What to do:
Reproduce all of the records below word for word, leaving out the pictures.

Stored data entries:
================================
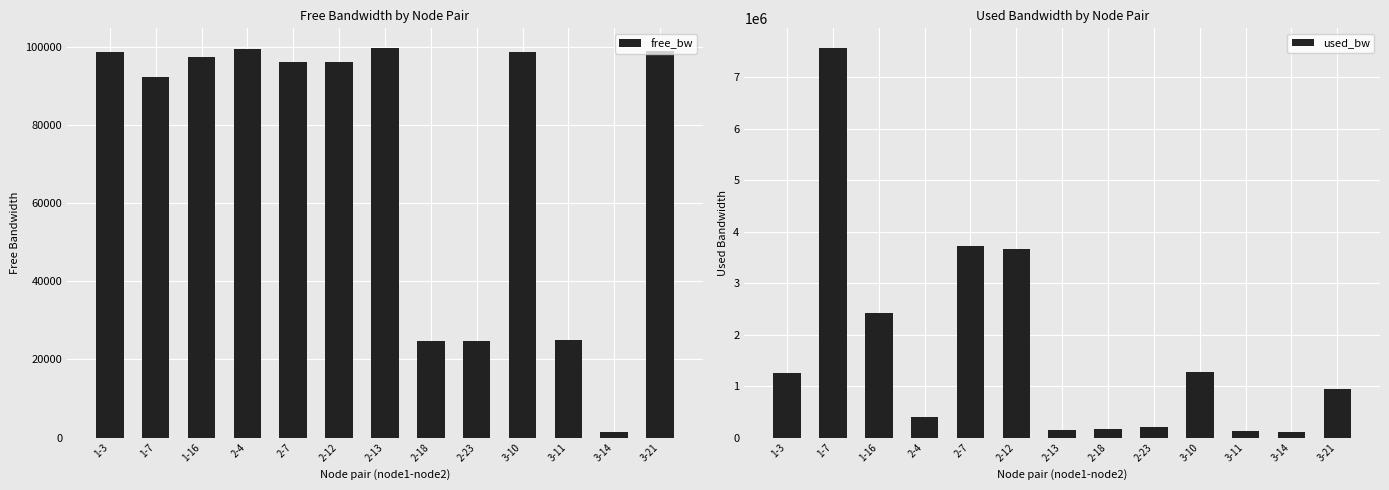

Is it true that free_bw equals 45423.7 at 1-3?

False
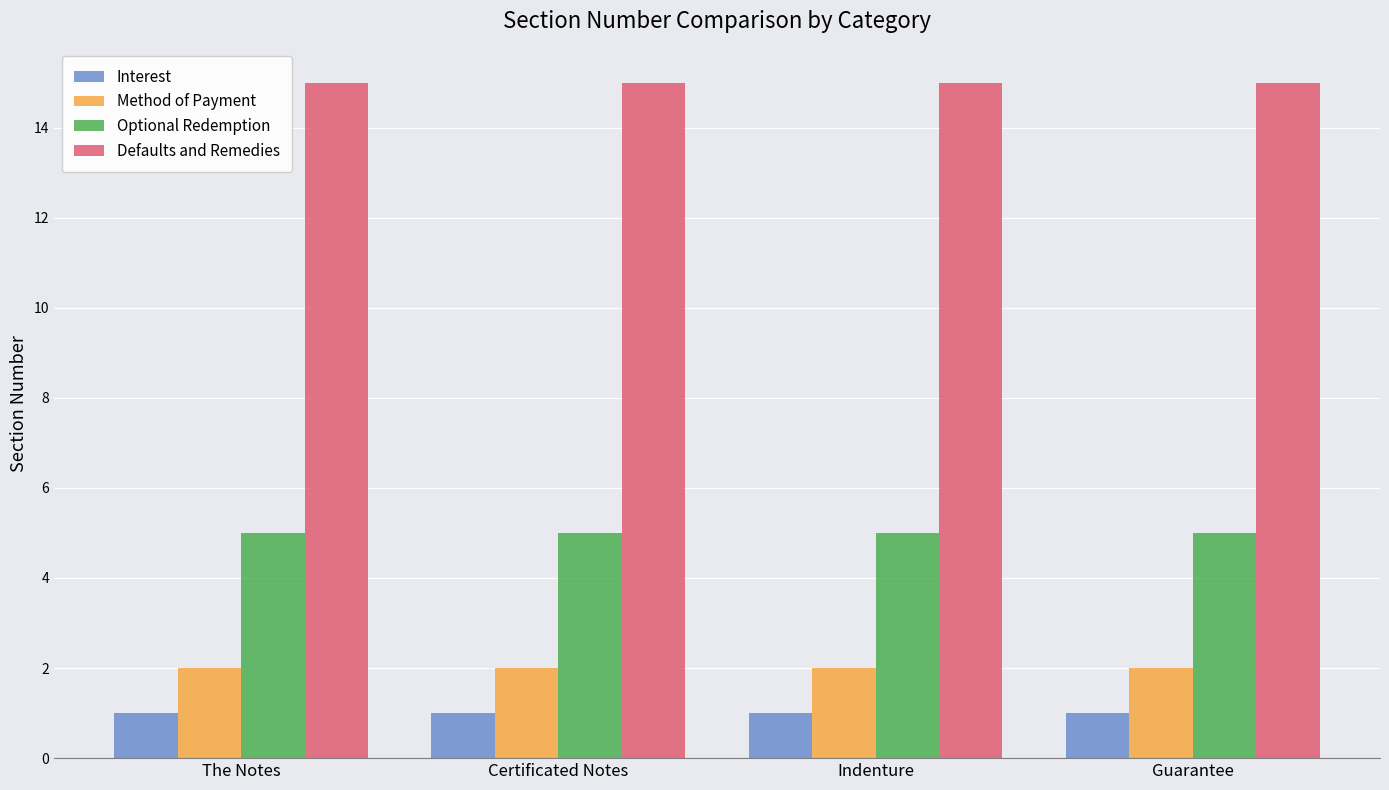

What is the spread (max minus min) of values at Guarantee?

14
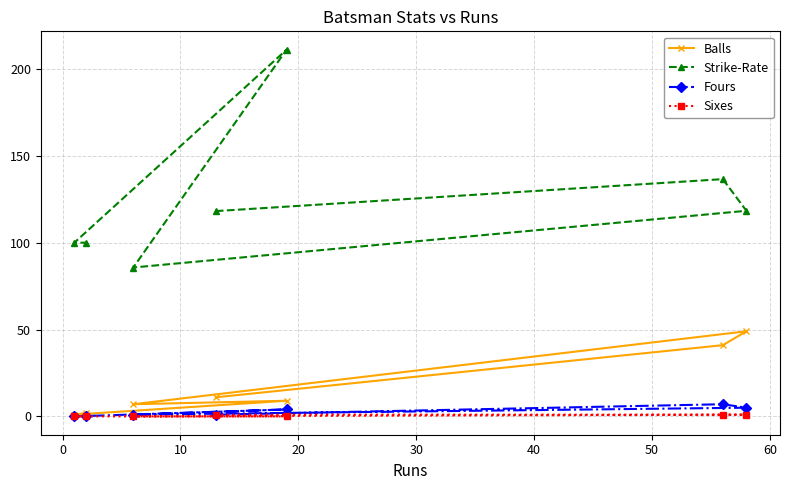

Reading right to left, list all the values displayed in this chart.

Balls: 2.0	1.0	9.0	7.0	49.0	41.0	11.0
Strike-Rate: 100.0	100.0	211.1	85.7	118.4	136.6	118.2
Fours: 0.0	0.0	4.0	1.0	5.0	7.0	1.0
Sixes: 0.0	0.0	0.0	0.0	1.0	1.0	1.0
================================
Result of the task:
Is it true that free_bw equals 45423.7 at 1-3?

False

What is the spread (max minus min) of values at Guarantee?

14

Reading right to left, list all the values displayed in this chart.

Balls: 2.0	1.0	9.0	7.0	49.0	41.0	11.0
Strike-Rate: 100.0	100.0	211.1	85.7	118.4	136.6	118.2
Fours: 0.0	0.0	4.0	1.0	5.0	7.0	1.0
Sixes: 0.0	0.0	0.0	0.0	1.0	1.0	1.0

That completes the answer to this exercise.